**Activity**.
Look through the data below. Pick out the lines holding the string "secondary".

[Records from a data collection]
########

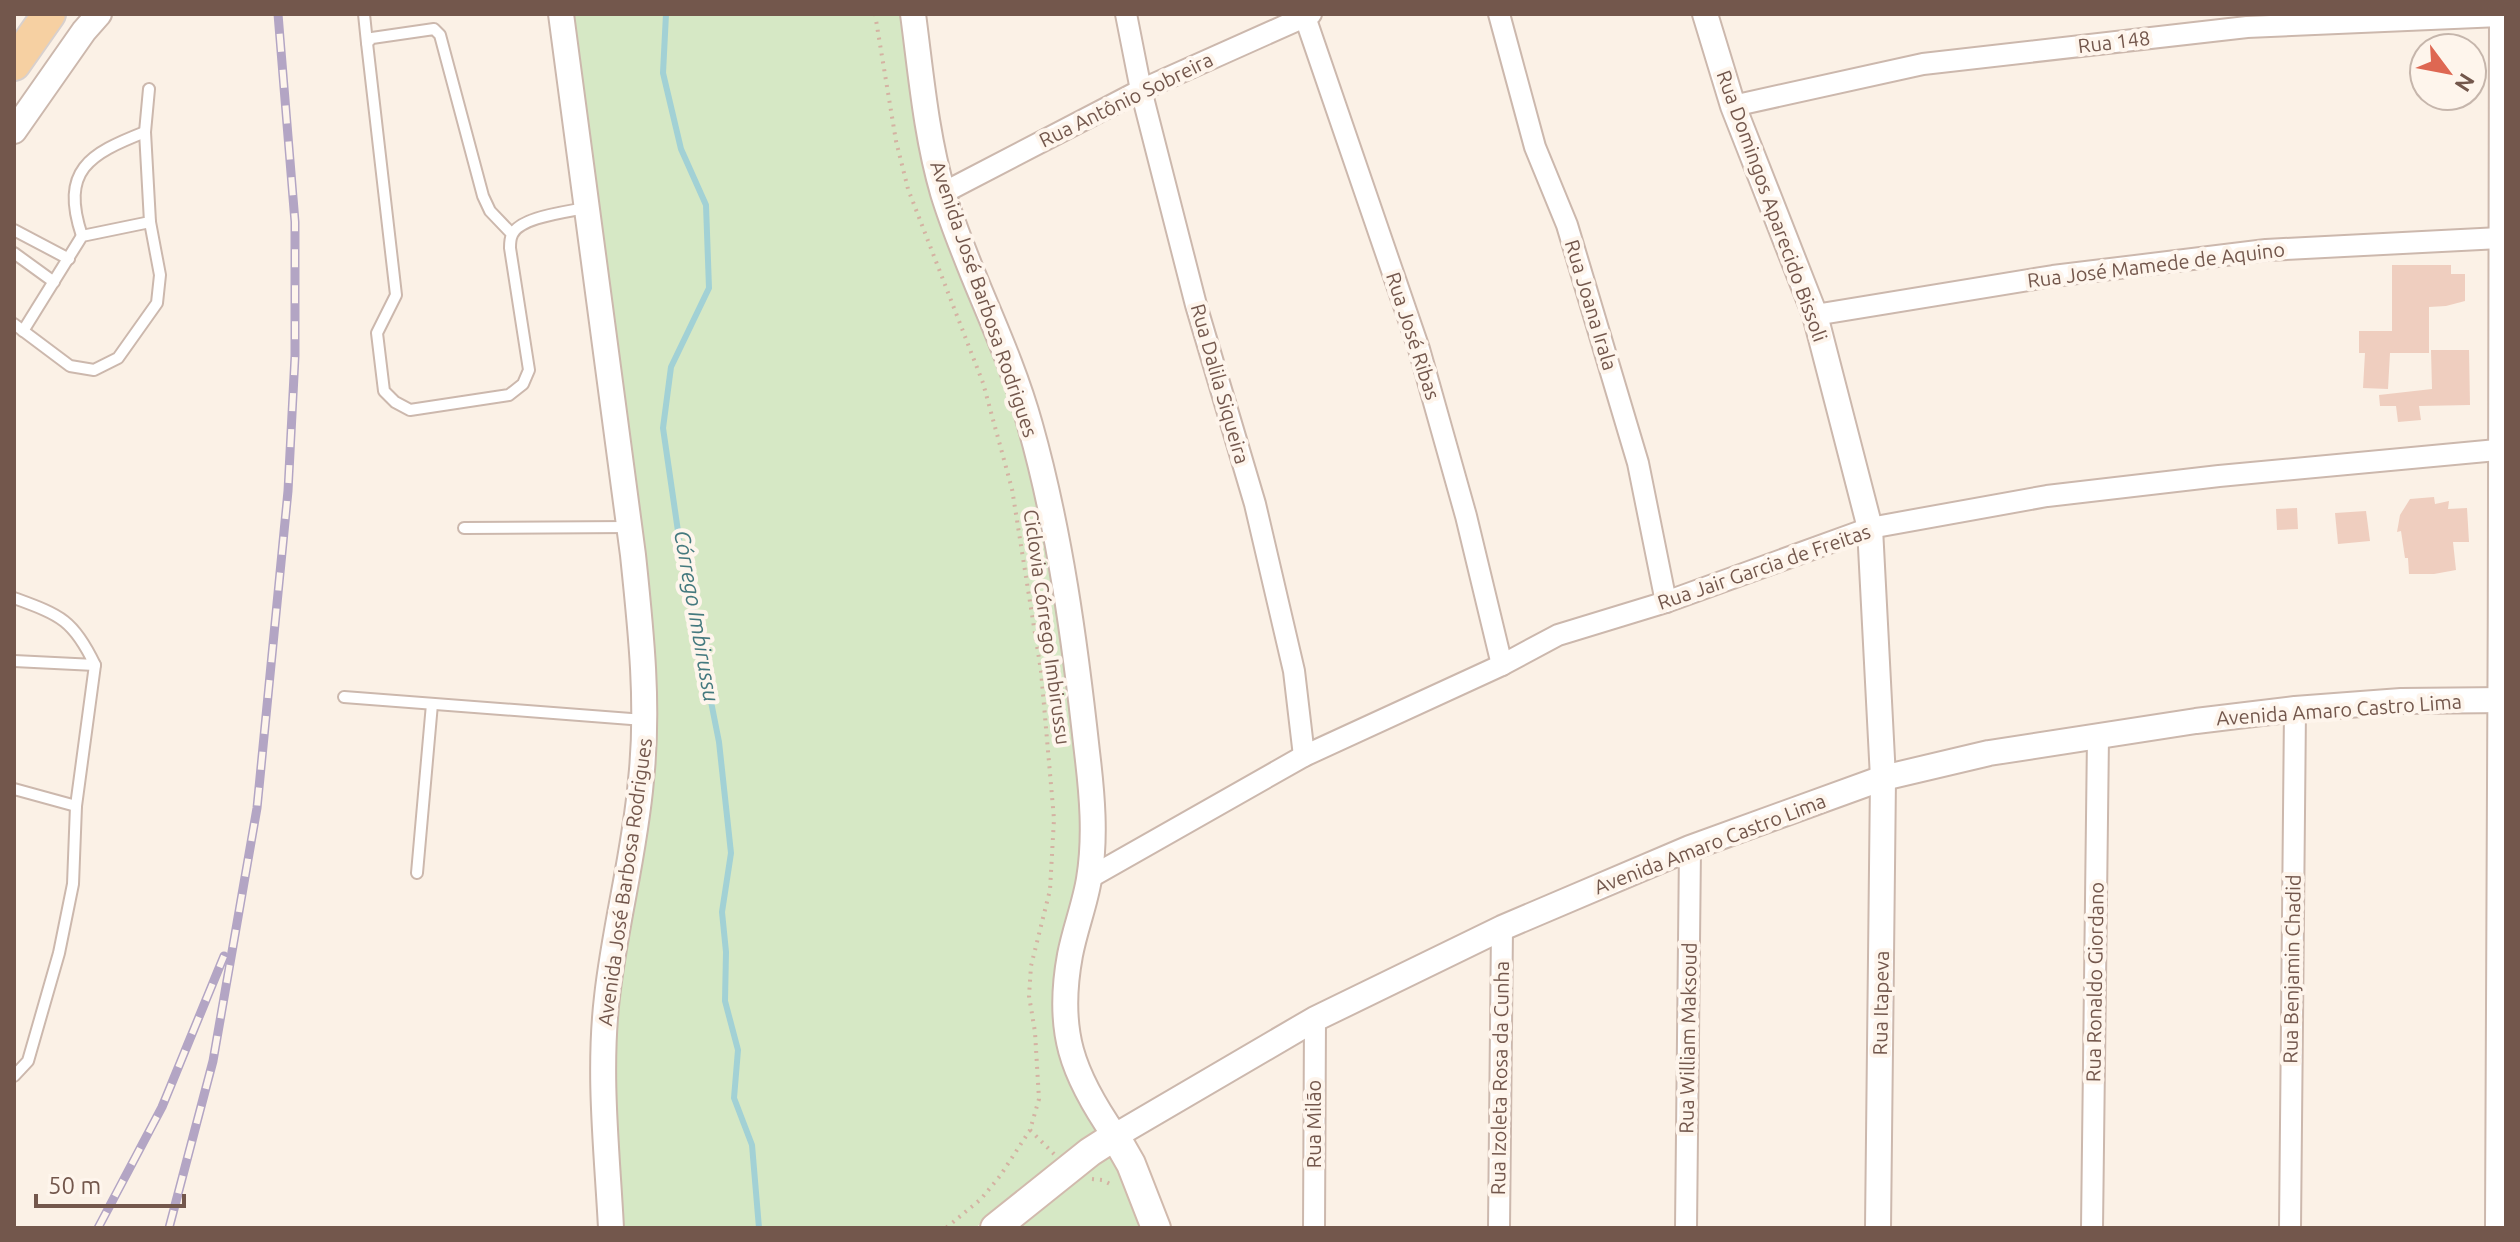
<svg xmlns="http://www.w3.org/2000/svg" width="2520" height="1242" font-family="Ubuntu,sans-serif">
<rect width="100%" height="100%" fill="#fbf1e6"/>
<g fill="#d6e8c5">
<path d="M559 14H911L924 117 996 331 1068 618 1085 866 1061 977 1105 1126 975 1228H607L600 1118 642 709Z"/>
<path d="M1116 1144 1153 1228H1006Z"/>
</g>
<g fill="none" stroke-linecap="round" stroke-linejoin="round">
<path stroke="#a2d1d5" stroke-width="6" d="M666 14 663 73 681 149 706 205 709 288 671 367 663 428 680 545 719 742 731 853 722 912 726 952 725 1001 738 1050 734 1098 752 1145 759 1228"/>
</g>
<g fill="#efcebf">
<path d="M2392 265H2451V274H2465V301L2446 306 2429 307V353H2390L2388 389 2363 388 2365 353H2359V331H2392Z"/>
<path d="M2431 350H2469L2470 405 2419 406 2421 420 2398 422 2396 406H2380L2379 395 2432 389Z"/>
<path d="M2434 497 2435 504 2449 501 2448 509 2467 508 2469 542H2453L2456 570 2434 574H2409L2408 558H2405L2401 531 2397 532 2400 515 2410 499Z"/>
<path d="M2297 508 2298 529 2277 530 2276 509Z"/>
<path d="M2366 511 2370 541 2338 544 2335 513Z"/>
</g>
<g fill="none" stroke-linecap="round" stroke-linejoin="round">
<defs>
<g id="service">
<path d="M364 14 367 43"/>
<path d="M14 230 69 259"/>
<path d="M512 234 490 211 483 196 440 35 434 29 372 38 367 43 396 295 377 333 384 391 395 402 410 410 509 395 523 384 529 370 510 248C510 244 510 239 512 235 519 217 567 212 585 208"/>
<path d="M82 236C60 170 89 154 145 132"/>
<path d="M14 253 54 282"/>
<path d="M14 324 70 366 94 370 118 358 157 303 160 275 150 222"/>
<path d="M23 331 82 236 150 222 145 132 149 89"/>
<path d="M464 528 629 527"/>
<path d="M14 598C60 615 73 619 95 665L14 661"/>
<path d="M344 697 644 720"/>
<path d="M14 789 76 806"/>
<path d="M417 873 432 704"/>
<path d="M14 1076 28 1061 59 953 73 884 76 806 95 665"/>
</g>
<g id="minor">
<path d="M1126 14 1141 90 1196 305 1255 504 1294 671 1304 756"/>
<path d="M1304 14 1419 349 1466 516 1502 665"/>
<path d="M1499 14 1535 147 1567 225 1638 463 1666 602"/>
<path d="M1733 106 1923 64 2247 27 2500 16"/>
<path d="M943 193 1141 90 1311 14"/>
<path d="M1815 315 2053 276 2266 250 2500 238"/>
<path d="M1089 878 1304 756 1502 665 1558 635 1666 602 1870 528 2047 496 2219 476 2497 450"/>
<path d="M1314 1228 1315 1019"/>
<path d="M1499 1228 1502 928"/>
<path d="M1686 1228 1690 848"/>
<path d="M2092 1228 2098 736"/>
<path d="M2290 1228 2295 709"/>
<path d="M2496 1228C2499 823 2499 419 2500 14"/>
</g>
<g id="tertiary">
<path d="M561 14 633 555C641 631 649 705 641 780 635 853 615 924 607 997 598 1074 607 1151 611 1228"/>
<path d="M913 14C921 74 926 135 943 193 967 272 1008 345 1030 425 1060 531 1075 643 1087 752 1092 793 1096 837 1089 879 1085 904 1075 929 1070 955 1056 1031 1072 1074 1115 1136L1315 1019 1502 928 1690 848 1883 778 1989 753 2196 721 2295 709 2401 701 2506 700"/>
<path d="M1705 14 1733 106 1815 315 1870 528 1883 778 1878 1228"/>
<path d="M14 131 84 31 99 14"/>
</g>
<path id="secondary" d="M995 1228 1090 1152 1115 1136 1131 1164 1156 1228"/>
<path id="primary" d="M14 64 49 14"/>
</defs>
<use href="#service" stroke="#ccb8ad" stroke-width="14"/>
<use href="#minor" stroke="#ccb8ad" stroke-width="24"/>
<use href="#tertiary" stroke="#ccb8ad" stroke-width="28"/>
<use href="#secondary" stroke="#d1baad" stroke-width="32"/>
<use href="#primary" stroke="#d8d0cd" stroke-width="36"/>
<g stroke="#d4b2a2" stroke-width="4" stroke-dasharray="2 6" stroke-linecap="butt">
<path d="M875 14 896 141 908 189 983 383 1012 489 1041 671 1054 819 1050 890 1031 966 1029 996 1035 1032 1039 1099 1030 1130 1000 1176 981 1199 946 1228"/>
<path d="M1030 1130 1054 1154"/>
<path d="M1092 1179 1102 1180 1114 1186"/>
</g>
<use href="#service" stroke="#fff" stroke-width="10"/>
<use href="#minor" stroke="#fff" stroke-width="20"/>
<use href="#tertiary" stroke="#fff" stroke-width="24"/>
<use href="#secondary" stroke="#fff" stroke-width="28"/>
<use href="#primary" stroke="#f6d0a2" stroke-width="32"/>
<defs>
<g id="rail">
<path d="M98 1228 162 1107 224 956"/>
<path d="M169 1228 213 1061 257 808 288 491 295 356V222L278 14"/>
</g>
</defs>
<use href="#rail" stroke="#b3a5c4" stroke-width="9"/>
<use href="#rail" stroke="#fef5ec" stroke-width="6" stroke-dasharray="18" stroke-linecap="butt"/>
</g>
<g text-anchor="middle" stroke-width="8" stroke-linejoin="round" paint-order="stroke">
<g font-size="20" fill="#73574c" stroke="#fef5ec">
<text transform="translate(2114 42) rotate(-7)" y="7">Rua 148</text>
<text transform="translate(1126 100) rotate(-26)" y="7">Rua Antônio Sobreira</text>
<text transform="translate(1772 206) rotate(70)" y="7">Rua Domingos Aparecido Bissoli</text>
<text transform="translate(2156 265) rotate(-7)" y="7">Rua José Mamede de Aquino</text>
<text transform="translate(984 299) rotate(71)" y="7">Avenida José Barbosa Rodrigues</text>
<text transform="translate(1591 305) rotate(73)" y="7">Rua Joana Irala</text>
<text transform="translate(1413 336) rotate(72)" y="7">Rua José Ribas</text>
<text transform="translate(1220 384) rotate(74)" y="7">Rua Dalila Siqueira</text>
<text transform="translate(1764 567) rotate(-19)" y="7">Rua Jair Garcia de Freitas</text>
<text transform="translate(1047 627) rotate(82)" y="7">Ciclovia Córrego Imbirussu</text>
<text transform="translate(2339 710) rotate(-4)" y="7">Avenida Amaro Castro Lima</text>
<text transform="translate(1710 844) rotate(-21)" y="7">Avenida Amaro Castro Lima</text>
<text transform="translate(625 882) rotate(-82)" y="7">Avenida José Barbosa Rodrigues</text>
<text transform="translate(2292 969) rotate(-89)" y="7">Rua Benjamin Chadid</text>
<text transform="translate(2095 982) rotate(-89)" y="7">Rua Ronaldo Giordano</text>
<text transform="translate(1881 1003) rotate(-89)" y="7">Rua Itapeva</text>
<text transform="translate(1688 1038) rotate(-89)" y="7">Rua William Maksoud</text>
<text transform="translate(1500 1078) rotate(-89)" y="7">Rua Izoleta Rosa da Cunha</text>
<text transform="translate(1314 1124) rotate(-90)" y="7">Rua Milão</text>
</g>
<g font-size="22" font-style="italic" fill="#44797e" stroke="#fef5ec">
<text transform="translate(697 616) rotate(80)" y="8">Córrego Imbirussu</text>
</g>
</g>
<rect width="2520" height="1242" fill="none" stroke="#73574c" stroke-width="32"/>
<g transform="translate(2448 72) rotate(122)"><circle r="38" fill="#fef5ec" stroke="#c6b6ac" stroke-width="2"/>
<path d="M0-6L14 30L0 20L-14 30Z" fill="#de6752"/>
<text y="-12" font-size="22" font-weight="bold" text-anchor="middle" fill="#73574c">N</text>
</g>
<path d="M36 1194v12h148v-12" fill="none" stroke="#73574c" stroke-width="4"/>
<text x="48" y="1194" font-size="24" fill="#73574c" stroke="#fef5ec" stroke-width="6" paint-order="stroke">50 m</text>
</svg>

########

**Output for this exercise**.
<path id="secondary" d="M995 1228 1090 1152 1115 1136 1131 1164 1156 1228"/>
<use href="#secondary" stroke="#d1baad" stroke-width="32"/>
<use href="#secondary" stroke="#fff" stroke-width="28"/>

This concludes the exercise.